Artigo de opinião, por João Leão *
A máxima questionadora relembra a afirmação do médico grego Hipócrates (460 a.C. - 370 a.C.) que visava com ela destacar a profunda conexão entre alimentação, identidade, saúde e cultura. Embora a frase não deva ser interpretada de forma literal, em meio a processos de industrialização, de quebra dos regimes alimentares locais, de avanço dos impérios alimentares e da homogeneização das práticas do comer, ainda somos o que comemos?
Falo com a visão que parte da porção oriental da Amazônia. O estado do Pará ganhou o Brasil e o mundo com sua paisagem, sua música, seu povo e sua culinária. Mas, o mesmo estado já ganhava atenção por motivos econômicos de exploração mineral e vegetal.
No nordeste do Pará, o caminho agroextrativista se dá pela produção em monocultura da palma de dendê (Elaeis guineensis), matéria-prima do importante óleo fundamental às indústrias de bioenergia, cosmética e alimentar. A expansão do dendê diferente de seu slogan de “energia limpa” e se configura como modelo agrícola que foca na produção intensiva, trazendo consigo riscos à alimentação e impactando nas relações socioambientais.
João Leão está cadastrado no banco de fontes do Amazônia Vox. Confira aqui esta e outras fontes de conhecimento da região.
A monocultura anteriormente cultivada nas antigas fazendas de pastagem já avançou sob as florestas e as comunidades locais, englobando seus territórios e a força de trabalho, provando que a perda significava na biodiversidade e no empobrecimento do ecossistema. Seu principal fator de impacto está concentrado no uso intensivo dos agrotóxicos e na necessidade do consumo dos recursos hídricos.
A expansão da monocultura tem impacto vertical nas comunidades locais e na agricultura. Pequenos produtores que até então cultivavam na terra uma variedade de culturas, passam a enfrentar desafios ao tentar manter seu modo de vida em meio aos braços invasores. Essa competição territorial leva a perda das terras, ocasiona o deslocamento das comunidades e o enfraquecimento da variação alimentar.
Os riscos alimentares associados ao dendê se estendem à saúde e à nutrição, a diminuição da produção nas unidades familiares levam a dietas menos variadas e nutritivas. Os agrotóxicos incidentes contaminam o solo e a água, ultrapassando os territórios da empresa com seus efeitos.
Esses riscos impostos a essas comunidades passam a fazer lógica pela visão dos impérios alimentares, pois a comida é mercado para o modo capitalista de produção. A ação do capital refletida na alimentação expressa a interferência nutricional em populações pobres e periféricas, materializando uma base alimentar pobre em produtos in natura e ricos em açúcar, gordura, farinha branca e sal refinado.

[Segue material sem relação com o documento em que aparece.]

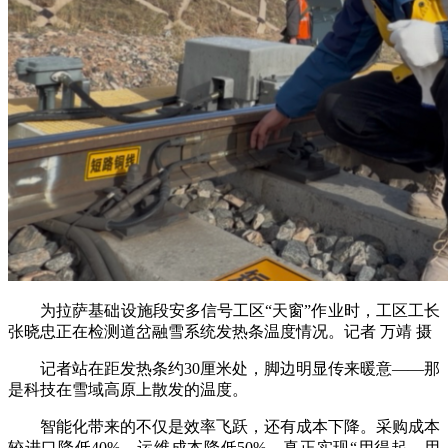
为拉萨基础设施段安多信号工区“天窗”作业时，工区工长
张晓忠正在检测道岔融雪系统发热条温度情况。记者 万靖 摄
记者站在距发热条约30厘米处，脚边明显传来暖意——那
是科技在雪域高原上散发的温度。
智能化带来的不仅是效率飞跃，还有成本下降。采购成本
较进口降低40%，运维成本降低50%，真正实现“用得起、用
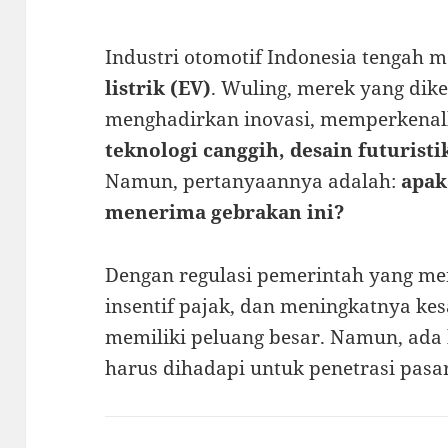
Industri otomotif Indonesia tengah 
listrik (EV)
. Wuling, merek yang dik
menghadirkan inovasi, memperkena
teknologi canggih, desain futuristi
Namun, pertanyaannya adalah:
apak
menerima gebrakan ini?
Dengan regulasi pemerintah yang me
insentif pajak, dan meningkatnya ke
memiliki peluang besar. Namun, ada
harus dihadapi untuk penetrasi pasar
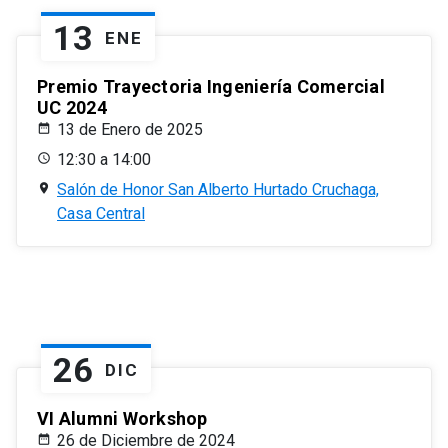
13
ENE
Premio Trayectoria Ingeniería Comercial
UC 2024
13 de Enero de 2025
12:30 a 14:00
Salón de Honor San Alberto Hurtado Cruchaga,
Casa Central
26
DIC
VI Alumni Workshop
26 de Diciembre de 2024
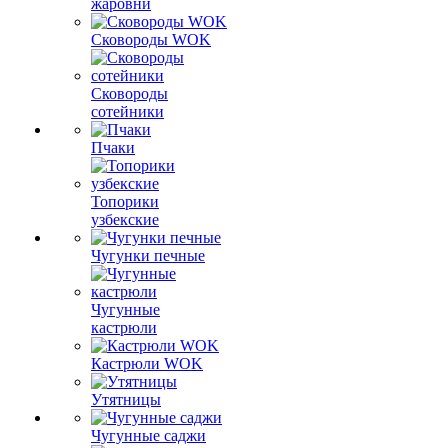
жаровни
Сковороды WOK
Сковороды
сотейники
Пчаки
Топорики
узбекские
Чугунки печные
Чугунные
кастрюли
Кастрюли WOK
Утятницы
Чугунные саджи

A essência alimentar destrutiva toma luz aos moldes das grandes produções mundiais do capital, são assim criadas necessidades alimentares, quebrando práticas locais por meio das monoculturas, dando como alternativa os produtos do mercado dos agrotóxicos, transgênicos e dos ultraprocessados, incentivados e propagados ao consumo.
Visualiza-se nesse meio a ascensão dos impérios alimentares em vias de globalização, apresentando normas e parâmetros generalizados. A proposição estabelecida em escala global se ampara em um regime agroalimentar neoliberal, representando redes e grandes conglomerados de produção, definindo a organização dos alimentos à mesa, seus processamentos, as formas distributivas e o consumo.
Com fins definidos no papel lucrativo da alimentação, a expansão dos impérios alimentares se apoia na inclusão e exclusão, definindo ingredientes, práticas e locais de origem favoráveis às relações mercadológicas, excluindo os demais.
Entendo os fenômenos como caminhos fundamentais ao projeto do dendê no território da Amazônia paraense, um sufocamento consciente, a expulsão, a negação ao território, a conquista da terra e a inserção dessa população na lógica alimentar global, mesmo que a última etapa ocorra de forma não planejada.
Mesmo que em uma realidade do campo, a alimentação se traduza como fator crucial para a satisfação das necessidades da família produtora e como recurso vital à sua continuidade na terra, é inevitável o reconhecimento da penetração da alimentação predatória.
O “somos o que comemos” nos lembra que nossas escolhas alimentares vão para além do simples ato de comer. Elas moldam nossa saúde, nossa identidade cultural, nossas relações e nosso impacto ao planeta. A comida é parte essencial de nossa vida e reflexo de quem somos.
* João Leão é professor, pesquisador e mestrando em Geografia, acumula experiências investigativas junto à realidade das comunidades camponesas do nordeste do estado do Pará.